━━━ Page extract ━━━
You have come to the conclusion that the referenced thread is not connected to your problem. Can you rule out connectivity problems ?

There is a FAQ that explains which ports / hosts are needed for a device to connect to balena-cloud at
https://www.balena.io/docs/faq/troubleshooting/faq/#what-network-ports-are-required-

Are you sure that these hosts and ports are accessible for the affected devices ?

We can try accessing the device using another device in the same network. To do this I would need support access to the affected device as well as to another working device in the same network.

Regards Thomas

Also just to clarify; the log stream and VPN are seperate, so it is OK that you see logs but no VPN.

The VPN connects in on port 443, so you might want to check your infrastructure firewall to make sure nothing is preventing it after the restart (could be the state table in a NAT for example). If that doesn’t work and you have used a development image, you can jump in on SSH and look at the VPN logs:

$ ssh root@{device IP address} -p 22222
$ journalctl -u openvpn -n100 --no-pager

Hey guys, thanks for the quick and thorough response.

It seems the affected devices have spontaneously recovered full VPN functionality. Thus, unfortunately I don’t know any more about what might have caused this, but I can say that the recovery time was >12 hours.

What I will say is that we’ve seen several “in the field” network setups where the “core” functionality works and the VPN doesn’t. That resulted in a confusing debugging experience, especially since we didn’t fully understand the core/VPN distinction, we scrambled to figure out what was going on. Perhaps it could be clarified in the network docs which balena services (logs vs terminal vs updates etc) operate on which ports, and what the VPN does vs what the “core” does. Consider that one data point of user feedback.
━━━ Material shown ━━━
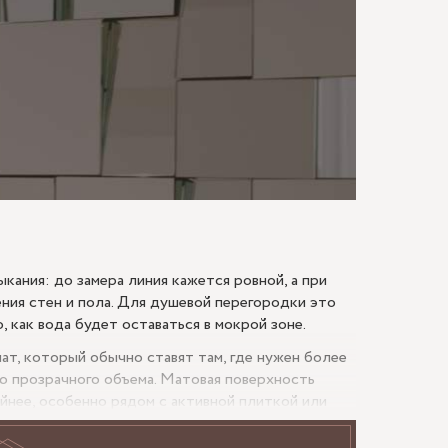
МАЮ
кания: до замера линия кажется ровной, а при
ния стен и пола. Для душевой перегородки это
, как вода будет оставаться в мокрой зоне.
ат, который обычно ставят там, где нужен более
ю прозрачного объема. Матовая поверхность
ойнее, особенно рядом с активной плиткой или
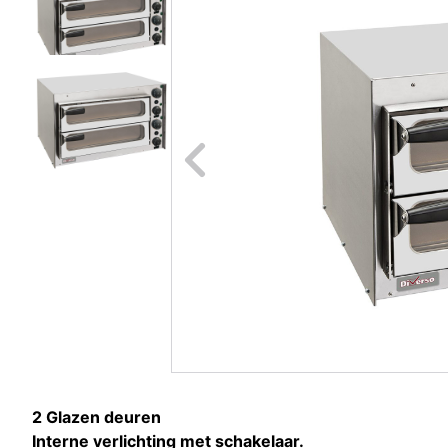
Naar vori
2 Glazen deuren
Interne verlichting met schakelaar.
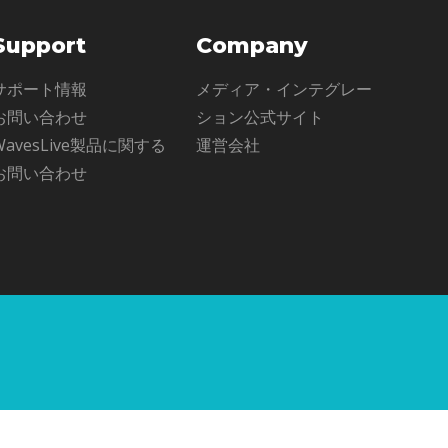
Support
Company
サポート情報
メディア・インテグレー
お問い合わせ
ション公式サイト
WavesLive製品に関する
運営会社
お問い合わせ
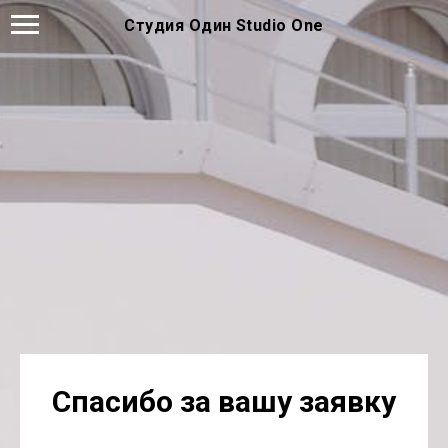
Студия Один Studio One
Спасибо за вашу заявку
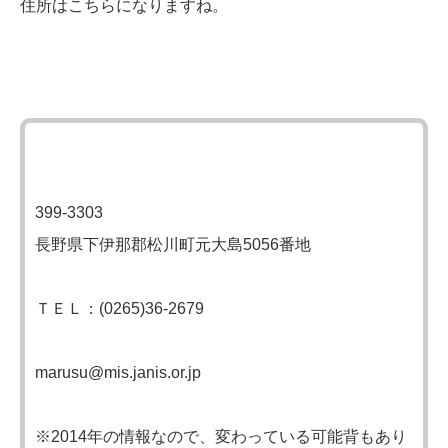
住所はこちらになりますね。
399-3303
長野県下伊那郡松川町元大島5056番地
ＴＥＬ：(0265)36-2679
marusu@mis.janis.or.jp
※2014年の情報なので、変わっている可能背もあり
━━━
| Aim of the task |
Answer these from the balena VPN thread:
(a) On which port does the VPN connect?
(b) How long did the affected devices take to recover full VPN functionality?
(c) What port number does the SSH command in the thread specify?

| The completed task |
(a) Port 443.
(b) More than 12 hours.
(c) Port 22222.